Mr. Presiding Justice Creighton

delivered the opinion oe the Court.

This was a proceeding in chancery, in the Williamson Circuit Court, by appellee against appellants, as widow and heirs of William W. Young, deceased, to foreclose a mortgage purporting to have been executed and delivered by William W. Young, in his lifetime, and his wife, Caroline Young, to appellee, to secure one promissory note for §650, due two years after date, bearing eight per cent interest. At the return term appellants filed their answer to appellee’s bill; the widow filed a separate answer, setting up joint fraud on the part of her late husband and appellee, in procuring her signature to the mortgage in question, and filed her cross-bill making appellee and her co-defendants in the original bill defendants to her cross-bill. The cause was tried and a decree rendered sustaining the original bill and dismissing the cross-bill. Appellants except and bring the case to this court.

While errors are assigned in many forms, those urged are: That the evidence does not sustain the decree; that appellants ought to have been allowed a credit of §236.90; and that mortgage, being upon homestead, is a nullity.

The genuineness of the acknowledgment, as evidenced by the notary’s certificate attached to the mortgage, is admitted by appellants, and they admit, also, that there was no bad faith or wrongdoing on the part of the notary who took the acknowledgment. Counsel for appellants say our theory of the case is that Mrs. Young and the officer *670taking the acknowledgment were both victims of a cunningly-devised scheme of deception on the part of appellee and W. W. Young to obtain the signature of Mrs. Young to the mortgage.

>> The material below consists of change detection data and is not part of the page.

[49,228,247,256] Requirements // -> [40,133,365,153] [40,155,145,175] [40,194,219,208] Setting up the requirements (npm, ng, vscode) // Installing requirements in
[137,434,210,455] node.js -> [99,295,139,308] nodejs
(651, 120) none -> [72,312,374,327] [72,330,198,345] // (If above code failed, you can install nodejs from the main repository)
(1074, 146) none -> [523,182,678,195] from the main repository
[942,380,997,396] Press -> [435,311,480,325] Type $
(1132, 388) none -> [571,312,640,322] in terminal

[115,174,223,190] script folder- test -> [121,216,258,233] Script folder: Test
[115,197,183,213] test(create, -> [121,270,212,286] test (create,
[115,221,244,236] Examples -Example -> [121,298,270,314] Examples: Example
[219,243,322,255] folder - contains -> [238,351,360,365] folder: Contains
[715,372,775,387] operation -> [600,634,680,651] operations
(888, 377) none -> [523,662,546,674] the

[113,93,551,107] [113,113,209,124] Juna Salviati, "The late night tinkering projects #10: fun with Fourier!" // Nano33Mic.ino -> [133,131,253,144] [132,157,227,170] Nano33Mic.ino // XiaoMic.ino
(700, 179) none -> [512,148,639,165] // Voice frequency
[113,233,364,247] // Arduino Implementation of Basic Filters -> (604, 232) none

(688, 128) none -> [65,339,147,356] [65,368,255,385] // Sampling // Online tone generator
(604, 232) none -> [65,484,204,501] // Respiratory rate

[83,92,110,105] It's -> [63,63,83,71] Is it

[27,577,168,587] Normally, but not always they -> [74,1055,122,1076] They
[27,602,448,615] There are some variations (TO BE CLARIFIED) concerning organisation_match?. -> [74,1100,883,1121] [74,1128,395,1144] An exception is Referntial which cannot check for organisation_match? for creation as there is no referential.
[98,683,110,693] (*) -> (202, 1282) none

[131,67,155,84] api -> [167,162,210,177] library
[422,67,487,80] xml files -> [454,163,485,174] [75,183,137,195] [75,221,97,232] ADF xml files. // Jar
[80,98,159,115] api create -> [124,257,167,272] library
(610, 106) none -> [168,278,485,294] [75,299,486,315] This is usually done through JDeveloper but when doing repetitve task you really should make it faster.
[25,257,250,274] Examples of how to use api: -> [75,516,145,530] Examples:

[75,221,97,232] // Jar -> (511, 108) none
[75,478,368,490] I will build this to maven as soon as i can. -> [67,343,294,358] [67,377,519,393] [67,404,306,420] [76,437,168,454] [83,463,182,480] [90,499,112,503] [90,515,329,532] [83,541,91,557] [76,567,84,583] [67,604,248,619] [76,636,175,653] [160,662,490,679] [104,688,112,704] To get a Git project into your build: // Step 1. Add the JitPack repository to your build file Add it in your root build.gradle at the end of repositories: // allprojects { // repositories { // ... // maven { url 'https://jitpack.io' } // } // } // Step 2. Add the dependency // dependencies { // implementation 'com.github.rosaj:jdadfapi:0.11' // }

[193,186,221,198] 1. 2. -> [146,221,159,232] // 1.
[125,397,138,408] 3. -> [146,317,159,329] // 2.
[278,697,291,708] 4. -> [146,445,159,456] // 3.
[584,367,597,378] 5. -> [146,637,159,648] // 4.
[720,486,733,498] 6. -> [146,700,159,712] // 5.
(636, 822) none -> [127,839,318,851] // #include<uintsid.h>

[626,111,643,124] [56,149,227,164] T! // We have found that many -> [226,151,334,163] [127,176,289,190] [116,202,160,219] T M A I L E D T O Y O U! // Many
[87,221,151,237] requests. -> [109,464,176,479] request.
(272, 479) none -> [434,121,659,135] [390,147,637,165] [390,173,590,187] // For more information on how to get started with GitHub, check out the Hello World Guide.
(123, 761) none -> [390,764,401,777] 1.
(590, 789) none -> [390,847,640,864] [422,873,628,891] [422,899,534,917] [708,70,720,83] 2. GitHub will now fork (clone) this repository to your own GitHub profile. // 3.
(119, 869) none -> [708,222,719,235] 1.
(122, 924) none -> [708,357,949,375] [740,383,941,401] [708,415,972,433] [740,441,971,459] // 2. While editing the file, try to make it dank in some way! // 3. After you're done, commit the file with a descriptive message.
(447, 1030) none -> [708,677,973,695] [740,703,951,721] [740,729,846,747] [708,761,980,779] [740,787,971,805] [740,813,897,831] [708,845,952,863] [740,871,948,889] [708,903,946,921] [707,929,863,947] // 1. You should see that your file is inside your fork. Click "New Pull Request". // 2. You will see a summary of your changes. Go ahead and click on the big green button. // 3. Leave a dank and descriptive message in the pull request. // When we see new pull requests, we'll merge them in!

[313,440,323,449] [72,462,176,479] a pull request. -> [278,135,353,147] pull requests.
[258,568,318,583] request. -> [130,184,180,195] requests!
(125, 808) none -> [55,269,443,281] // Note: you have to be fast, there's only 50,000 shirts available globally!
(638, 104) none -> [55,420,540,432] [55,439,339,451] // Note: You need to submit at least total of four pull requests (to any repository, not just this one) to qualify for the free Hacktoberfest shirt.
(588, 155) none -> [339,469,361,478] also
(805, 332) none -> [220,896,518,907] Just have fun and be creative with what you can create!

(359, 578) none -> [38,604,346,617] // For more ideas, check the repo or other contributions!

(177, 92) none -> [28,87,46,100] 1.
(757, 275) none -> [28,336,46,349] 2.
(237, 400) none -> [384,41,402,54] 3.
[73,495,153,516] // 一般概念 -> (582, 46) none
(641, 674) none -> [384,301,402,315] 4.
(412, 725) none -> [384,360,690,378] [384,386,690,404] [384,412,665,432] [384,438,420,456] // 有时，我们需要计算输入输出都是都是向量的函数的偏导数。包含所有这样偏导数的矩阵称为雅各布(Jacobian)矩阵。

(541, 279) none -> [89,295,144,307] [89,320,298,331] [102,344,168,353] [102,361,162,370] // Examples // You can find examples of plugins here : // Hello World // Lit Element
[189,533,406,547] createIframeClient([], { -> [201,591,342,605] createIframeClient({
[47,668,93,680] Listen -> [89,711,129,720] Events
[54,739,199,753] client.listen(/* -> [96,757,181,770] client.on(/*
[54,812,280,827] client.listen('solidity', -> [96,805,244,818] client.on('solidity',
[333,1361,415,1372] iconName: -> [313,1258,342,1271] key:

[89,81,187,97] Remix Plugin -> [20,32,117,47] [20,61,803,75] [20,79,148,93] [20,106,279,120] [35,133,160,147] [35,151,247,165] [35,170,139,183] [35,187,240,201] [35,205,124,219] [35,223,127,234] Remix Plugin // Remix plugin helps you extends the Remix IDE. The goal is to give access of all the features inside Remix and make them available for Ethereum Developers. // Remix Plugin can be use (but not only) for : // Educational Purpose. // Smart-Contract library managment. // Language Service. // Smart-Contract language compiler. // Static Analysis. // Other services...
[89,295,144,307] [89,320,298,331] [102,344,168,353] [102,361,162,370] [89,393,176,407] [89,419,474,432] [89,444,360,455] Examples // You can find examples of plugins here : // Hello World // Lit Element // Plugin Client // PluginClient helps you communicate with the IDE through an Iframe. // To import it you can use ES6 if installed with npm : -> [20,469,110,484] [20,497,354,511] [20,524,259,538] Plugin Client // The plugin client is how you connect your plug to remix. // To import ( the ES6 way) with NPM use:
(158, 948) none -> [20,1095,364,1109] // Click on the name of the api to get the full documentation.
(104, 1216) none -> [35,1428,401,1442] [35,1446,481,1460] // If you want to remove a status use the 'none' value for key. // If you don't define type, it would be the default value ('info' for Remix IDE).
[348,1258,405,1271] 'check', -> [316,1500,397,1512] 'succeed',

The certificate of an officer to an acknowledgment to a deed is in the nature of a record, and is as conclusive as a record. In Brady v. Cole, 164 Ill. 116, it is said : “ It is a rule that the acknowledgment of a deed can not be impeached for anything but fraud, and in such cases the evidence must be clear and convincing, beyond a reasonable doubt.”

We have carefully examined this evidence, and are of opinion that it falls far short of measuring up to the requirement. In our opinion fraud is not conclusively proven. We are also of opinion that the evidence fails to establish appellant’s claim for a credit of $236.90, and that the mortgage is not a nullity.

The certificate of acknowledgment recites the release and waiver of the right of homestead. Where the husband and wife join in the execution of a mortgage on the homestead, and the certificate of acknowledgment contains a release and waiver of the right of homestead, the mortgage is not a nullity.

We find no error in the record. The decree of the Circuit Court is affirmed.